If a requested font is not found, no error is generated. Instead, a built-in font is used (currently "Liberation Sans").

What doesn't work

  • Audio formats other than ogg/wav (this might change in the future)
  • Audio "pitch" parameter
  • The Win32API ruby class (for obvious reasons)
  • Creating Bitmaps with sizes greater than the OpenGL texture size limit (around 8192 on modern cards)

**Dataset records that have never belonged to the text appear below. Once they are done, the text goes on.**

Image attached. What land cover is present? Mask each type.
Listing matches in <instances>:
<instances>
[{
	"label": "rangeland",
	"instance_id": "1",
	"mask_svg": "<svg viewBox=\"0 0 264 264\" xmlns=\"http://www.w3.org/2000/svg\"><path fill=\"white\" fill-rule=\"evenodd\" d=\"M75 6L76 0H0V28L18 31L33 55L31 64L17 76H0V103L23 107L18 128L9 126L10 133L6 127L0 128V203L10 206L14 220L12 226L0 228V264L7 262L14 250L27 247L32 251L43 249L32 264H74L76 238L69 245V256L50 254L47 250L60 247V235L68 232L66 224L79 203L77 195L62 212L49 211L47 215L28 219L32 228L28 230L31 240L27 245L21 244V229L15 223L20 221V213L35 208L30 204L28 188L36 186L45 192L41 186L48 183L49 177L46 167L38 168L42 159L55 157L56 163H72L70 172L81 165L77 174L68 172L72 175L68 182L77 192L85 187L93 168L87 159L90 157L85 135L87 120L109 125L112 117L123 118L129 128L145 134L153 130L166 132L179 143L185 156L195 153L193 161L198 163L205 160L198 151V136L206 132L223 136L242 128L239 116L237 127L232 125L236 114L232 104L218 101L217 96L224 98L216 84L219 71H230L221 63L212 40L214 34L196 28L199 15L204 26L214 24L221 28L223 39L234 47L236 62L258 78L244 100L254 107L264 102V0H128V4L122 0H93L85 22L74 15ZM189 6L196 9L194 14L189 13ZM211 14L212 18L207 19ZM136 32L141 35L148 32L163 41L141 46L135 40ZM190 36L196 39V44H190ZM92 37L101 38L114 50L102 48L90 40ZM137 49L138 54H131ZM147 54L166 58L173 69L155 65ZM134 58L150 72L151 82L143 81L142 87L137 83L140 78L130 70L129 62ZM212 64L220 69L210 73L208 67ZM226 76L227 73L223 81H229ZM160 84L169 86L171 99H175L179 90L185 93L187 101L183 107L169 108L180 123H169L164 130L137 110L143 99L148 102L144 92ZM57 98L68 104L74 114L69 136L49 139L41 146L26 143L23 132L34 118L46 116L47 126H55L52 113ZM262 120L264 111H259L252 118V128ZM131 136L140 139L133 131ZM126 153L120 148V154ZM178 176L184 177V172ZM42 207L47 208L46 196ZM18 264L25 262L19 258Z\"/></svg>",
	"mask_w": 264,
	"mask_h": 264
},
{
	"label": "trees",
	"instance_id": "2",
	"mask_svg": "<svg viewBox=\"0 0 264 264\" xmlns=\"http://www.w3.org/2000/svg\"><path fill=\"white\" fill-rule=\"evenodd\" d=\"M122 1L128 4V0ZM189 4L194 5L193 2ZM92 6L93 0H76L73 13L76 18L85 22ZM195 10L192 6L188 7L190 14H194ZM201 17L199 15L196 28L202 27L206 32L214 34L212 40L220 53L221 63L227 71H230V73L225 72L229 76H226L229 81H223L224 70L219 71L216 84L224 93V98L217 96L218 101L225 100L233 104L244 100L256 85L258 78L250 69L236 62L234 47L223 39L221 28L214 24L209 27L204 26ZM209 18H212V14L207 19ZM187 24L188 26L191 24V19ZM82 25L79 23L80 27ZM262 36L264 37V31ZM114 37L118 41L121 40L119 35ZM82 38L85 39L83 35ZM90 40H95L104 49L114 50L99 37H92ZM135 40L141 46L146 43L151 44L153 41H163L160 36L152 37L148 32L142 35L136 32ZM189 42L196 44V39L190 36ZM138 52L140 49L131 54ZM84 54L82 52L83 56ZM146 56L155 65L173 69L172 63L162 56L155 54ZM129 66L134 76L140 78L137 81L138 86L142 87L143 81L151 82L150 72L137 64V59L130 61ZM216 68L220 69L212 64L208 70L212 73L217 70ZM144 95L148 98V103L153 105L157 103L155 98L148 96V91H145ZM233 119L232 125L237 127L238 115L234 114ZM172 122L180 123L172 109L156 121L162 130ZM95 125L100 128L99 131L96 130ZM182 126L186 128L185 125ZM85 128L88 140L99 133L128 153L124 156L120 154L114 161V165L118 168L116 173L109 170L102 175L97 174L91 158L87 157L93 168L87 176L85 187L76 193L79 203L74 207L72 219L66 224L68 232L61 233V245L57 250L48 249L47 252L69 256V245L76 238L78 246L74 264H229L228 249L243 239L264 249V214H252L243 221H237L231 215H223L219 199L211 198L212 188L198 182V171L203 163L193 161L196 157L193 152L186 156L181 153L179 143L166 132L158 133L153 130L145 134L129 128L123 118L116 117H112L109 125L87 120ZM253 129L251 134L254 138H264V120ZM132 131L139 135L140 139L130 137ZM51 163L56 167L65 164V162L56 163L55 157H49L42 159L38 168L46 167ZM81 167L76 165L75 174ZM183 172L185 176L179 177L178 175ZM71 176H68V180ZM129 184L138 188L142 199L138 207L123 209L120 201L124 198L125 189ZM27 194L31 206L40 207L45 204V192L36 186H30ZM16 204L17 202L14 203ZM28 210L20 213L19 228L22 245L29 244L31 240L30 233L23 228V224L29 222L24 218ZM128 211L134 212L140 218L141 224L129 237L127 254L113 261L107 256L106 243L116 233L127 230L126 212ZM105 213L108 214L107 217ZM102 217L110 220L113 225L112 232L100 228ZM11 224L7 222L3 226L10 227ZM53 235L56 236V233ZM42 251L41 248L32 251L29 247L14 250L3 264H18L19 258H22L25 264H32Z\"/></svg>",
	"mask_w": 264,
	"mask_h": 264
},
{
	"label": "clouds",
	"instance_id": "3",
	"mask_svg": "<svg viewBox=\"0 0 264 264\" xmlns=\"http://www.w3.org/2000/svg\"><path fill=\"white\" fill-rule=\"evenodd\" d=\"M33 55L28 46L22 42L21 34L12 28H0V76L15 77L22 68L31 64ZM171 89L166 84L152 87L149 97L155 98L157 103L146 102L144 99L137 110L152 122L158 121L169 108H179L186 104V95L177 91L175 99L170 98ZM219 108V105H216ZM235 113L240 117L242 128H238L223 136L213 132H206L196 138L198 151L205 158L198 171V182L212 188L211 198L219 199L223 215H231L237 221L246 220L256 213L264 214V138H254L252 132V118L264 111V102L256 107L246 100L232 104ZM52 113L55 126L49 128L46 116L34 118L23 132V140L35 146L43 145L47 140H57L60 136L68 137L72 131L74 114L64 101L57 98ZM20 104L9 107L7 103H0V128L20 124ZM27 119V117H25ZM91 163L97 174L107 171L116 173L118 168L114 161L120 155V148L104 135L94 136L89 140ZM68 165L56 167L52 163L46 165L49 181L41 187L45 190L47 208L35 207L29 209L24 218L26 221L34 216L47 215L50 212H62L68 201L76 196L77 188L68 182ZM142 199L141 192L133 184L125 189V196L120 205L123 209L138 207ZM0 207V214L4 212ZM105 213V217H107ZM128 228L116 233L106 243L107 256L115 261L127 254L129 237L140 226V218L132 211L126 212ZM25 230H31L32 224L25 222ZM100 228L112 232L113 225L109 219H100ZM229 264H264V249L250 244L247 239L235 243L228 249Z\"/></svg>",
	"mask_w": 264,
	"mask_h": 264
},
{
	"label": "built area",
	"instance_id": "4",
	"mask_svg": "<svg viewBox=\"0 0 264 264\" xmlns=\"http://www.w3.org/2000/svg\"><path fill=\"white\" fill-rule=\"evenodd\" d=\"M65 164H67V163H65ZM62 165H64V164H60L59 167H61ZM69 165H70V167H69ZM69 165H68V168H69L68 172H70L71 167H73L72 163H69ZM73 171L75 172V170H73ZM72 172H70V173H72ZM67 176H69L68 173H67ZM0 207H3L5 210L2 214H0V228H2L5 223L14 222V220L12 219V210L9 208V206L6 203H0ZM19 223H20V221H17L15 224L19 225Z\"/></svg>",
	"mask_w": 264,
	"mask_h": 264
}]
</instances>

Nonstandard RGSS extensions

To alleviate possible porting of heavily Win32API reliant scripts, I have added certain functionality that you won't find in the RGSS spec. Currently this amounts to the following:

  • The Input.press? family of functions accepts three additional button constants: ::MOUSELEFT, ::MOUSEMIDDLE and ::MOUSERIGHT for the respective mouse buttons.
  • The Input module has two additional functions, #mouse_x and #mouse_y to query the mouse pointer position relative to the game window.
  • The Graphics module has an additional property fullscreen, which represents the current fullscreen mode (true = fullscreen, false = windowed).